🤖 AI Summary
Existing skill assessment methods predominantly rely on black-box video classifiers, neglecting multi-view contextual information and lacking interpretability. This paper proposes a generative vision-language reasoning framework that jointly models skill proficiency assessment as hierarchical rating prediction and natural language feedback generation. We introduce an innovative lightweight AttentiveGatedProjector module to dynamically fuse objective and subjective multi-view video features, enabling cross-modal alignment and transparent, interpretable reasoning. Temporal-spatial features are extracted using a frozen TimeSformer backbone, while a fine-tuned large language model generates expert-level qualitative feedback. Evaluated on the EgoExo4D benchmark, our method reduces parameter count by 20× and training time by 60%, while achieving significant accuracy gains. Crucially, it produces highly consistent, behavior-grounded, and human-interpretable textual feedback—bridging the gap between quantitative assessment and qualitative expertise.
📝 Abstract
Existing approaches to skill proficiency estimation often rely on black-box video classifiers, ignoring multi-view context and lacking explainability.
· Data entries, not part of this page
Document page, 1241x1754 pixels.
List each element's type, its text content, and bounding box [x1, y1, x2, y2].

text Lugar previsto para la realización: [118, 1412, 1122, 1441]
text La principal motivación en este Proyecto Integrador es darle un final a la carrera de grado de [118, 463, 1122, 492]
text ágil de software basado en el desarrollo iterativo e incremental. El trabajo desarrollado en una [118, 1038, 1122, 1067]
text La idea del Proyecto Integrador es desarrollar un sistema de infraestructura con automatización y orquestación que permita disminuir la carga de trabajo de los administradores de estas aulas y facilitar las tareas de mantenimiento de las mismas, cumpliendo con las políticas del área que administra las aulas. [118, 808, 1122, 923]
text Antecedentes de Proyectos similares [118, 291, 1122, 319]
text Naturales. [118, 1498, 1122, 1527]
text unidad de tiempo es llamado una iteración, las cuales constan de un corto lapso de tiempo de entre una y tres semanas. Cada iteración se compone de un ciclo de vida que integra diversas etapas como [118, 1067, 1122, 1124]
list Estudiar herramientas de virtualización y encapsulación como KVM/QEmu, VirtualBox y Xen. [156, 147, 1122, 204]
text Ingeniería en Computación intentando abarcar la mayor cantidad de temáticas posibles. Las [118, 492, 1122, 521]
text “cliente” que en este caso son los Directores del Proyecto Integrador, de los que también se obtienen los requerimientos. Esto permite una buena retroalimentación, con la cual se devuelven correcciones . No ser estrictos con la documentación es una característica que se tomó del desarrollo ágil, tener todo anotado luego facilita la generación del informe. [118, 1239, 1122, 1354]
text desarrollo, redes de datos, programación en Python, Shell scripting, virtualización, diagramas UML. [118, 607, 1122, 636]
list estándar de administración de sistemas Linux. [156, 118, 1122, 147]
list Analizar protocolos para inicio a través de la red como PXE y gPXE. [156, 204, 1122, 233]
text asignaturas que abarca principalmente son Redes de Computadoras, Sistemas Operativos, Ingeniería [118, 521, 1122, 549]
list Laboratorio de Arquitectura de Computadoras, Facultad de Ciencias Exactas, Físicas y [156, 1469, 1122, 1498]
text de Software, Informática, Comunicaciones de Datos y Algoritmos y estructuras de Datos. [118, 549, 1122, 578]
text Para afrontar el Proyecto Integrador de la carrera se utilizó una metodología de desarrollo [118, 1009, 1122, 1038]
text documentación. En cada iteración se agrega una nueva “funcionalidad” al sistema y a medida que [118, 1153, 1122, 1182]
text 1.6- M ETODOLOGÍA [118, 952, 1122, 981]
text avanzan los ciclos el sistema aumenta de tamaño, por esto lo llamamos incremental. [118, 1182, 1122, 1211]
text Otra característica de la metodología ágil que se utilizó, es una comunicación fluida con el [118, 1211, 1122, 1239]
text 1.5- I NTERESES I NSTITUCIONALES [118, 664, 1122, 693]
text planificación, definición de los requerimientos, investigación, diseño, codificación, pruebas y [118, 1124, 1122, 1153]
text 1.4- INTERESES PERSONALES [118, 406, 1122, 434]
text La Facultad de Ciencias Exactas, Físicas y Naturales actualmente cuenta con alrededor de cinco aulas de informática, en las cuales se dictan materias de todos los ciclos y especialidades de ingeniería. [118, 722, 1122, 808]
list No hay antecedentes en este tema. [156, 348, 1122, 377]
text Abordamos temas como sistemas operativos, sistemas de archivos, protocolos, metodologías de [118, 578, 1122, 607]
We present ProfVLM, a compact vision-language model that reformulates this task as generative reasoning: it jointly predicts skill level and generates expert-like feedback from egocentric and exocentric videos. Central to our method is an AttentiveGatedProjector that dynamically fuses multi-view features, projected from a frozen TimeSformer backbone into a language model tuned for feedback generation. Trained on EgoExo4D with expert commentaries, ProfVLM surpasses state-of-the-art methods while using up to 20x fewer parameters and reducing training time by up to 60%. Our approach not only achieves superior accuracy across diverse activities, but also outputs natural language critiques aligned with performance, offering transparent reasoning. These results highlight generative vision-language modeling as a powerful new direction for skill assessment.